### WHAT YOU NEED TO DO
Copy all the data exactly, except the pictures.

### SUPPLIED MATERIAL
▬▬▬
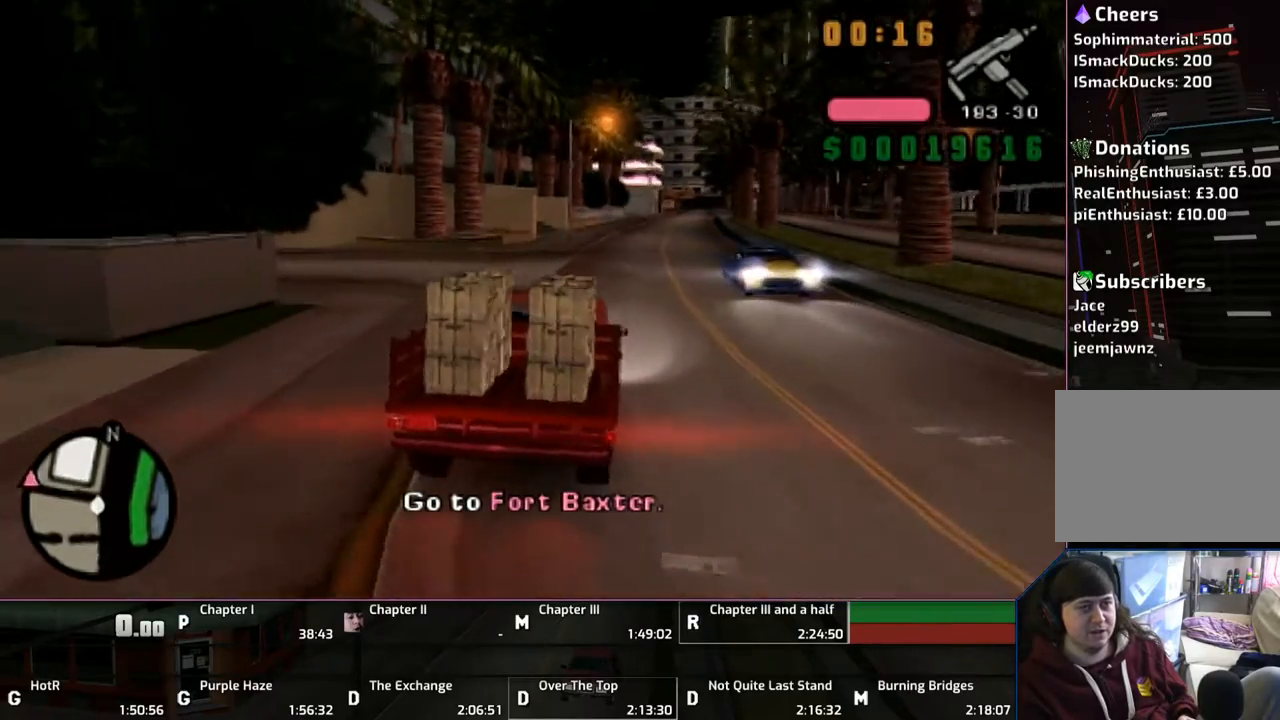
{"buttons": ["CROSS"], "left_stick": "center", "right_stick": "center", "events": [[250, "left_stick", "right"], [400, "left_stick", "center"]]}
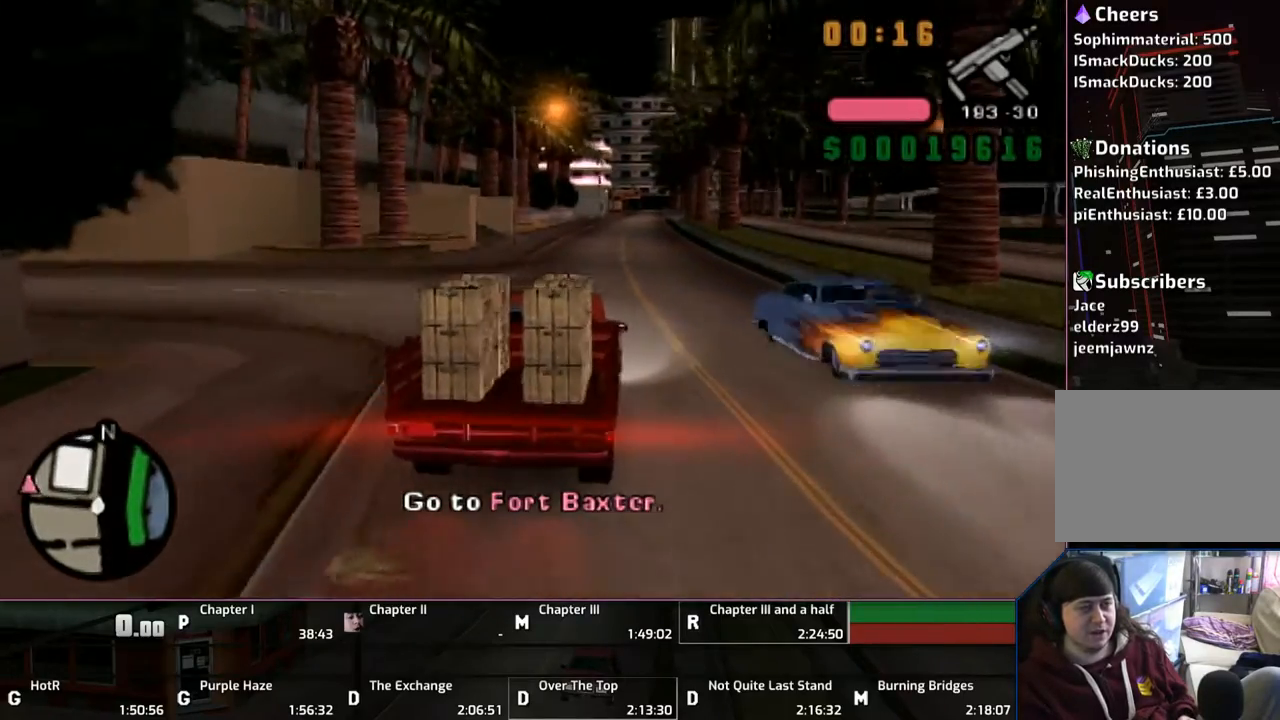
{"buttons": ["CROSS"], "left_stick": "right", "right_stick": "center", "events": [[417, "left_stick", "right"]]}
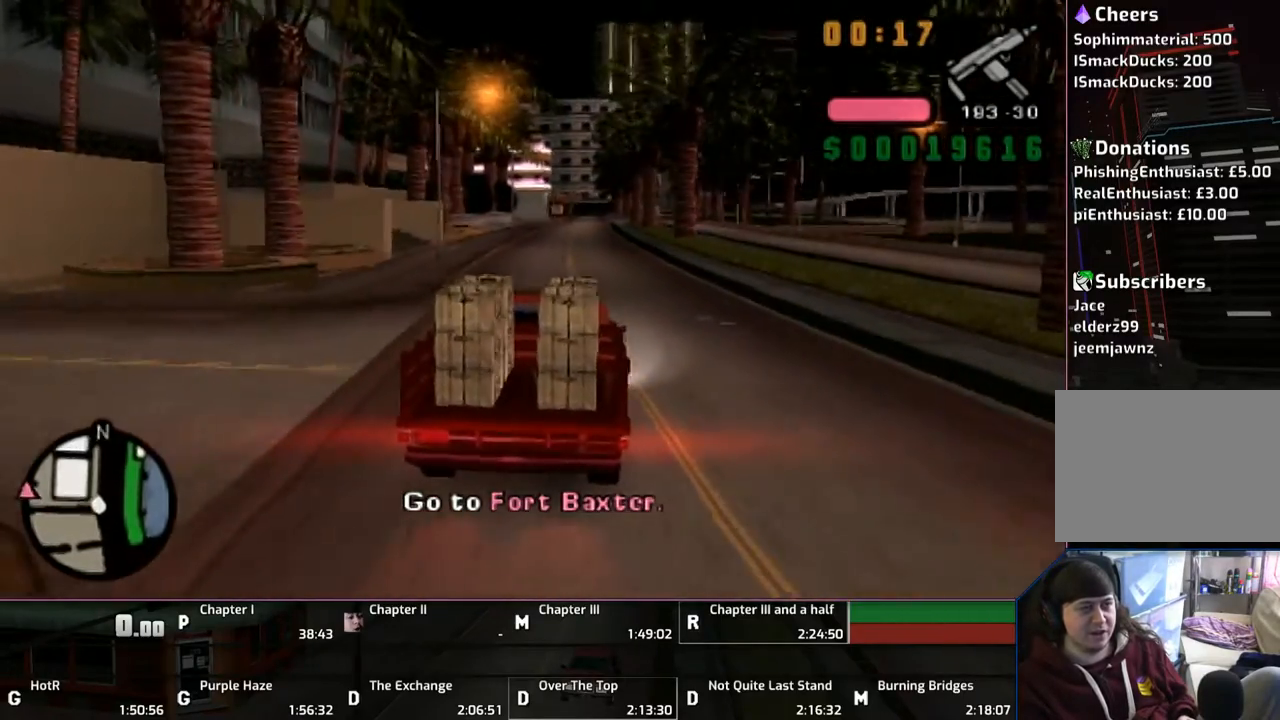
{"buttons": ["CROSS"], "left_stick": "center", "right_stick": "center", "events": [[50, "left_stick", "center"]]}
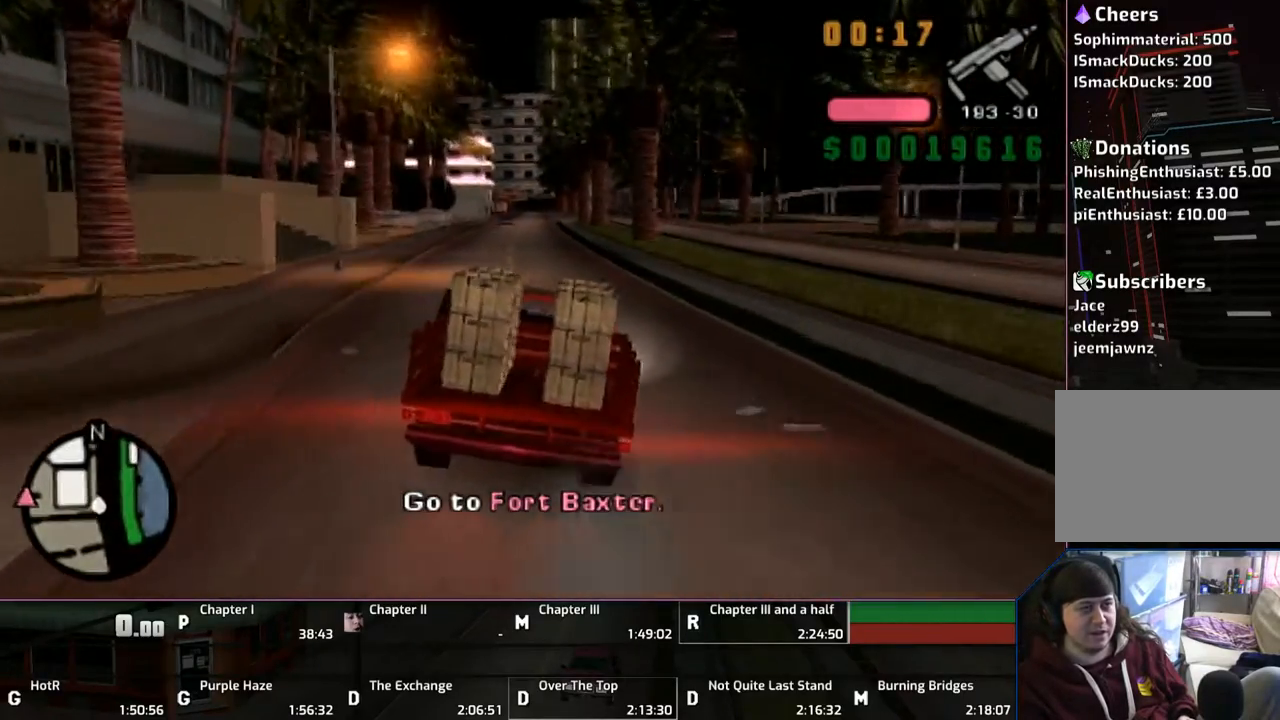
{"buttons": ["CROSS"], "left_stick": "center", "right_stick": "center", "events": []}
▬▬▬
### TASK RESULT
{"buttons": ["CROSS"], "left_stick": "center", "right_stick": "center", "events": [[250, "left_stick", "right"], [400, "left_stick", "center"]]}
{"buttons": ["CROSS"], "left_stick": "right", "right_stick": "center", "events": [[417, "left_stick", "right"]]}
{"buttons": ["CROSS"], "left_stick": "center", "right_stick": "center", "events": [[50, "left_stick", "center"]]}
{"buttons": ["CROSS"], "left_stick": "center", "right_stick": "center", "events": []}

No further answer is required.